THE PROFESSIONS   RESPONSE FORM Topic Index
  1. The professions are designed to be closed shops (they are as bad as unions) that can only be joined if one comes from the right background. One has to have been to university and to have obtained a degree to be eligible to join them.
  2. All the professions believe they are elites who should be paid loads of money. Less able people must be prevented from taking a share of the cake and adversely affecting the professionals' earning power, they must be kept out, they can scratch around for what they can find in the dirt.
  3. The professions seek to humiliate and therefore discourage less able aspirants from attempting to become members.
  4. Secondary school children should be able to get some sort of membership of the professions so that they can find out what they are all about and make career decisions.
  5. Professions are very similar to unions, their main preoccupation is to raise the status and income of their members with little regard to whether that is justified.
  6. The professions try to pull the wool over outsider's eyes. They try to dupe the rest of us into believing that their members do much more difficult work than is actually the case, in order to justify excessive salaries. They do this principally by insisting that their members undergo training and education that is unnecessary and not cost effective. They must be supervised much more closely to stop this fraudulent waste.

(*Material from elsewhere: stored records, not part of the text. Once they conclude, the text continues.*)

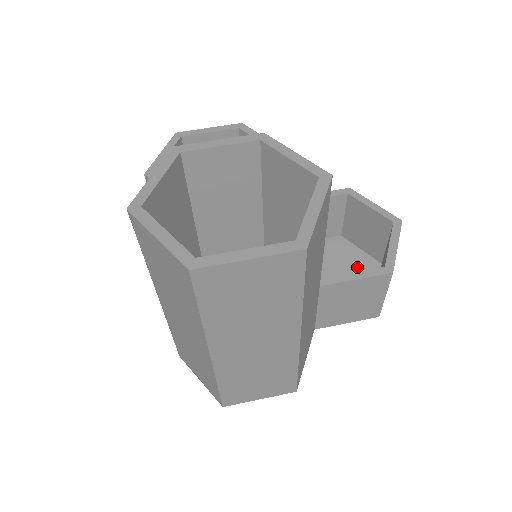
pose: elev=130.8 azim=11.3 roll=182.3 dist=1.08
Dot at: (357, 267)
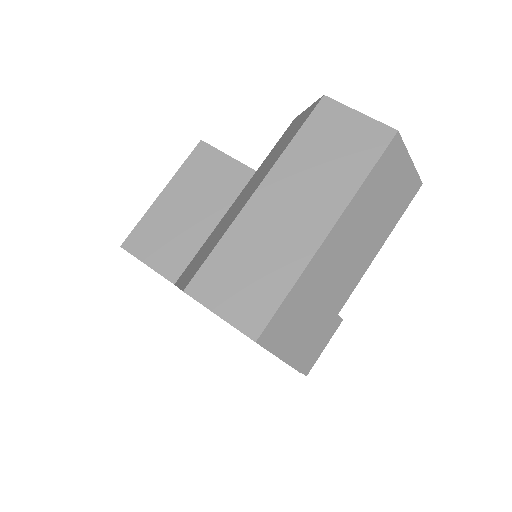
Dot at: occluded
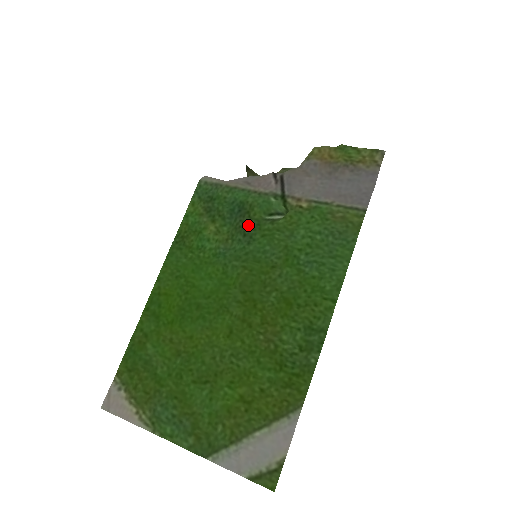
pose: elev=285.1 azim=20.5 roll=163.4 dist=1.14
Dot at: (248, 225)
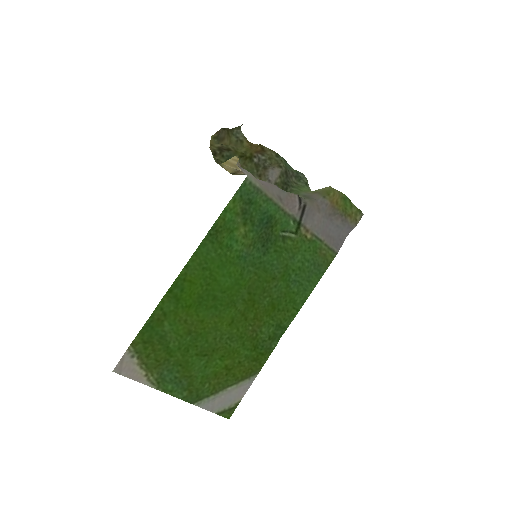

  7. The professions are sordid, corrupt clubs whose members seek to improve their own position at everybody else's expense. They work with the education system to ensure as far as possible that people from the "wrong" background are excluded. They are another tool by which those who consider themselves to be superior maintain their advantage. Aspiring members have to jump through the hoops the professions erect to try to impede and exclude them.
  8. They mustn't just serve the top practitioners of a profession, they must serve all levels and ensure that there is always a path to the top from any other level for anybody of any age with sufficient ability to take it.
  9. It must be ensured that their activities are always in the best interests of the population at large, ie. they must be regulated.
  10. The principal function of the professions is to help their members to keep abreast of developments in their field and to ensure there are avenues via which all members can progress from the bottom to the top. They should probably provide alternative routes to those provided by universities. Their second most important function is to ensure that their members are not exploited by employers. They should probably also help their members to find suitable employment.